Monday, December 13, 2010

What's he gonna do if he doesn't get his calzone?


It seems only fitting to start my first entry about food with my earliest memory of cooking on my own. I’m sure there had been other meals before this particular one, and I remember quite vividly making ham and cheese sandwiches as a four year old and being so, so proud. But sandwich making isn’t really cooking, is it? It’s more like food assembling. And so my earliest memory of cooking is from a Winter Saturday when I decided to make a calzone.
            A calzone doesn’t sound too elegant, and I don’t know why I chose to make it since I’m sure I had never had a calzone, nor do I think I’ve had one since. I must have been about thirteen or fourteen, which means I made it around the time I became a vegetarian. I recently found the cookbook that I discovered the recipe in, and it is by no means the easiest in the book. But it is loaded, jam-packed, with vegetables. And I believe this is the answer to why I chose to make a calzone. My adolescent self was doing me, the twenty-four year old Emily, a favour by loading up with veggies. I still believe that no matter how much bread you eat, as long as there are vegetables on the bread, it is healthy. Bruschetta? Eat up.
            My calzone making was a pretty spur-of-the-moment thing, but luckily everything I needed was in the kitchen. I started to make the dough just before lunch time, probably around noon, and I think it was my intention to eat it for lunch, as I just looked up the recipe and found it in the ‘Mid-week Meals’ section, just after ‘Light Lunches.’ This strikes me now as an inappropriate chapter for the calzone, since the dough alone needs an hour to rise after it has been kneaded. And I can say for certain that I did not read the whole recipe through before I started to make it - I still sometimes forget to do so!
So I started just before lunch, and I cooked up until dinnertime.  I had the kitchen to myself the whole day, which was unusual because it was winter, cold and dark outside, which usually meant that my parents would be reading in the family room, and so constantly in and out of the kitchen to make tea.

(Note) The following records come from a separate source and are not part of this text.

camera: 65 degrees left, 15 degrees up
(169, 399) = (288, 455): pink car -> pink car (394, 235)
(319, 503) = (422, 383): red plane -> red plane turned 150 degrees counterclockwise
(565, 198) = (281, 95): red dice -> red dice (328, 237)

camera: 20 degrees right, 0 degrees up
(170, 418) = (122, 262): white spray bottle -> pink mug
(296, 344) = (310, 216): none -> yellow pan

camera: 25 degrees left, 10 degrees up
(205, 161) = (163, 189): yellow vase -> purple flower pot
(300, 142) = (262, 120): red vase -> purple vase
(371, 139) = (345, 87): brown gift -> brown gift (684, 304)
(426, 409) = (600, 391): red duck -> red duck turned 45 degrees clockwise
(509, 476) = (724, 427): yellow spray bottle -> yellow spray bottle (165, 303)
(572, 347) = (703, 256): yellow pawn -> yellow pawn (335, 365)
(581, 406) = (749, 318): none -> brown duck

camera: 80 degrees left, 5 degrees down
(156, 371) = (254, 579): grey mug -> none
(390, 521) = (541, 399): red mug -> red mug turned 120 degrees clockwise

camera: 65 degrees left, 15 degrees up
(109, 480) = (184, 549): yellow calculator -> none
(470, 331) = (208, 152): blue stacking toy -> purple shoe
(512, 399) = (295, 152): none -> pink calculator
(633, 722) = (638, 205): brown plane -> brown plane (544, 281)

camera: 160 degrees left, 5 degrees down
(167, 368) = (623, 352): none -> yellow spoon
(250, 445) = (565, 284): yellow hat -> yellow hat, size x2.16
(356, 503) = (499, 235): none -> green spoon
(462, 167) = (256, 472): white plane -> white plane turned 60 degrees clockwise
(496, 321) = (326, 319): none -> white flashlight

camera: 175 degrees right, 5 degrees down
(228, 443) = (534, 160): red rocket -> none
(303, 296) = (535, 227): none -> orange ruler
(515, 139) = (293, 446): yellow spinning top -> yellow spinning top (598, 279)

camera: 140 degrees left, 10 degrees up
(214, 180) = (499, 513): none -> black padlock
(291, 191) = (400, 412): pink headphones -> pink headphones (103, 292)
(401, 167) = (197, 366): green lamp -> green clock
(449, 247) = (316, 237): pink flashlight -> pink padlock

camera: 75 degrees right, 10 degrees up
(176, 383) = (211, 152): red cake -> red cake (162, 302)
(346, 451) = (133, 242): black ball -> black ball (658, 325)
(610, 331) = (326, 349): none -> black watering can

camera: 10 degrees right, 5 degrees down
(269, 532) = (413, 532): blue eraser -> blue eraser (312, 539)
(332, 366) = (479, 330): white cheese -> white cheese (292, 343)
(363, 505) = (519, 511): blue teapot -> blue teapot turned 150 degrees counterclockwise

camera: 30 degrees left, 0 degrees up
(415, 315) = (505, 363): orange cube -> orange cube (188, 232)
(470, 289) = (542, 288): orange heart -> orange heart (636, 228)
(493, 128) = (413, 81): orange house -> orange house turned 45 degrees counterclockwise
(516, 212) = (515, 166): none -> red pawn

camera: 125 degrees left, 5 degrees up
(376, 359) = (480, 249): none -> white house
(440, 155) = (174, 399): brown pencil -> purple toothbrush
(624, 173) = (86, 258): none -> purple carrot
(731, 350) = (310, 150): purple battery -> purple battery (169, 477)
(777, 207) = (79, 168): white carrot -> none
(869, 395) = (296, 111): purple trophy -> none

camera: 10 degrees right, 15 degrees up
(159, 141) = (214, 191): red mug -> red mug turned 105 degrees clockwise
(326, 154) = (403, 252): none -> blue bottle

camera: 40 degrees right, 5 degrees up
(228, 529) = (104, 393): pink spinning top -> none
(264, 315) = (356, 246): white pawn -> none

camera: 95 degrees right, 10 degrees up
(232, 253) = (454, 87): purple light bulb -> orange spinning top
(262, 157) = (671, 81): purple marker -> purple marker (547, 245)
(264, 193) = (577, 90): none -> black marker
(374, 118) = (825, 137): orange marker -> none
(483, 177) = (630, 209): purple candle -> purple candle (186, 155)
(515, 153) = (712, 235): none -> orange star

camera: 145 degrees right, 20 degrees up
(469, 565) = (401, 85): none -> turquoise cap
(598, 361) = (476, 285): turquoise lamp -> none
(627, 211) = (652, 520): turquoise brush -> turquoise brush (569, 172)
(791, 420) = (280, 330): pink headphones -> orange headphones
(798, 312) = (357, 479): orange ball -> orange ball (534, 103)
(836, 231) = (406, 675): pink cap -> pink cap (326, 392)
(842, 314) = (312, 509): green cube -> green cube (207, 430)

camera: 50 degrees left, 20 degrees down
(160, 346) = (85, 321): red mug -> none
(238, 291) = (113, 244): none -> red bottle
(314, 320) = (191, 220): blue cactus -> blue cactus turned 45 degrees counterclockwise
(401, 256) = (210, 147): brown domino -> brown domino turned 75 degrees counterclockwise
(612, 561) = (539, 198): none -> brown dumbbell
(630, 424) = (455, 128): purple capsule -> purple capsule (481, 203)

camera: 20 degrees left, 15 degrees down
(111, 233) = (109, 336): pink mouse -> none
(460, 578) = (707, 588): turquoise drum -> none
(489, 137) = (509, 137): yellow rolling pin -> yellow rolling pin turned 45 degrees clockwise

But it was quiet as could be. No music, no chatter, just pure calzone concentration. I must have spent hours perfecting the dough, and another hour cutting vegetables, another hour assembling the thing. When I first started baking I had a fear of leaving things by themselves in the oven. This wasn’t a safety caution because I still leave candles aflame when I leave the apartment. I don’t know why I couldn’t leave the kitchen, but I do know that I was not helping its progress by hanging around, because I was constantly opening the oven to check how things were coming along. This was before I discovered the oven light.
The calzone was cooked by dinnertime. I set myself a place at the table, plated the calzone, and sat down to enjoy. I’ve always had a hard time sharing good food, and this was not an exception. The recipe says it makes four calzones, but I decided to make one big giant calzone. Yes, I ate four servings worth of calzone that day, and they were all delicious.
I had to cut the calzone in half because I hadn’t rolled the dough very well, and the edges and corners of the calzone were a little too thick. Keep in mind, this was in my early teens, when love of all things bready is at its height, so this calzone must have been THICK.  Picture this: a heaping block of dough on your plate, you cut into the dough with your knife and split it into two pieces, and where what was once just yellowy brown dullness, there became this magnificent rainbow. When I say rainbow, I really mean rainbow: red, green, and yellow, brown, and white. These vegetables were shining, I swear. This was not merely the day that I made a calzone. This was the day I discovered the glory of vegetables.
This success prompted me to attempt a few more kitchen adventures in the following weeks, which were all disasters. I remember a certain carrot salad dessert, a popular Indian dish, but I got the measurements wrong and it really became a carrot soup. And so the calzone is the hero of this story and here it is:

From Linda Fraser’s Simply Vegetarian
Ingredients:
4 cups flour
Pinch of salt
1 fast-rising dry yeast
About 1½  cups warm water

For the filling:
1 tsp olive oil
1 medium red onion, thinly sliced
3 medium zucchini, about 12oz total weight, thinly sliced
2 large tomatoes, diced
1 cup mozzarella cheese, diced
1 tbsp fresh oregano
Skim milk, to glaze
Salt and pepper

To make the dough, sift the flour and salt into a bowl and stir in the yeast. Stir in just enough warm water to mix to a soft dough.
Knead for 5 minutes until smooth. Cover and leave in a warm place for a bout 1 hour, or until doubled in size.
Meanwhile, to make the filling, heat the oil and sauté the red onion and zucchini for 3-4 minutes. Remove from heat and add the tomatoes, cheese, oregano, and salt and pepper to taste.
Pre-heat oven to 425 F. Knead the dough lightly and divide into four. Roll out each piece of dough on a lightly floured surface to a 8in round, and place a quarter of the filling on one half of each round.
Brush the edges with milk and fold to enclose the filling. Press firmly to enclose. Brush with milk.
Bake on an oiled baking sheet for 15-20 minutes. Serve.